Tous les députés se sont immédiatement levés pour applaudir ses propos. Le député libéral Denis Coderre est aussi sorti de ses gonds à plus d'une reprise hier devant les journalistes. «En tant que Québécois, je suis tanné de me faire passer pour un sectaire, a-t-il laissé tomber. Il y a un genre de trend. Il y en a deux ou trois (journalistes anglophones) qui se laissent aller dans leur analyse. C'est assez.»
Il a ajouté que les médias, qui constituent le quatrième pouvoir, ont une responsabilité sociale. «On ne peut pas écrire n'importe quoi. Ça ressemble presque à de la littérature haineuse», a encore pesté Denis Coderre.
Le Bloc québécois avait commenté l'affaire, mardi. Hier, le chef Gilles Duceppe a réitéré son indignation. «Ce que je ne peux comprendre, c'est que le rédacteur en chef du Globe and Mail ne présente pas d'excuses. C'est inconcevable», a-t-il dit.
À Québec
À Québec, hier, tous les ministres ont fait écho aux propos virulents tenus de la veille par le premier ministre Jean Charest à l'endroit du quotidien torontois.
«Cet article du Globe est aberrant. C'est de très mauvais goût une telle insinuation, a dit Monique Jérôme-Forget, soulignant que cette perception du Québec n'est pas celle de l'ensemble du Canada anglais.

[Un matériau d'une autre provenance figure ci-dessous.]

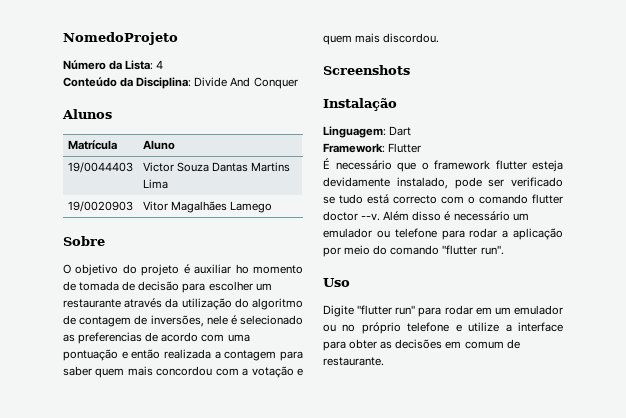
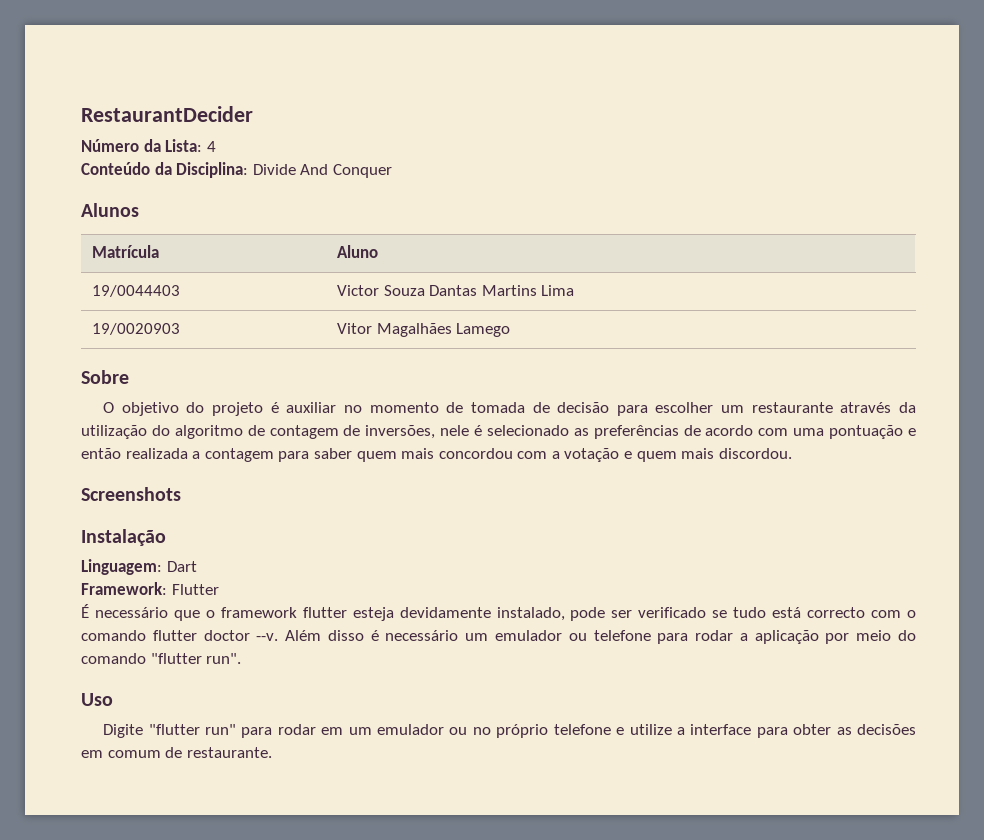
[63,32,178,45] NomedoProjeto -> [81,106,253,122] RestaurantDecider
[235,264,249,274] ho -> [343,405,362,413] no
[78,332,143,344] preferencias -> [593,425,679,439] preferências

La journaliste a manqué de jugement, elle portera longtemps cet article sur ses épaules.»
De son côté, le chef du Parti québécois, André Boisclair, a soutenu que les propos récents de Jan Wong ainsi que ceux de la journaliste Barbara Kay sur le «Québecistan» dans le National Post sont autant de «dérives intellectuelles qui témoignent d'un mépris réel à l'endroit des Québécois».
La publication des textes provocateurs à l'endroit des Québécois est devenue, selon lui, une pratique courante au Canada anglais.
Du jamais vu!
D'abord, un premier ministre provincial qui demande une rétractation, suivi d'un premier ministre fédéral qui qualifie les propos d'une journalistes de «grossièrement irresponsables», le tout couronné par une motion unanime de la Chambre des communes exigeant des excuses. De mémoire d'homme, on n'a jamais vu les politiciens canadiens s'acharner aussi vigoureusement contre la parole d'un citoyen.
«Je ne suis pas historien, mais c'est certainement une des séquences les plus inusitées que j'ai vue pour ce genre de situation, affirme Daniel Weinstock, directeur du Centre de recherche en éthique de l'Université de Montréal. Et au bout du compte, aussi détestables que soient les propos de Mme Wong, je ne suis pas certain que la Chambre des communes soit la bonne instance pour régler ce genre de problème.»
Selon la tradition découlant du Bill of Rights anglais de 1689, les députés canadiens ou québécois ont le droit d'adresser des blâmes contre des citoyens qui ont porté atteinte à leur intégrité ou à leur honneur.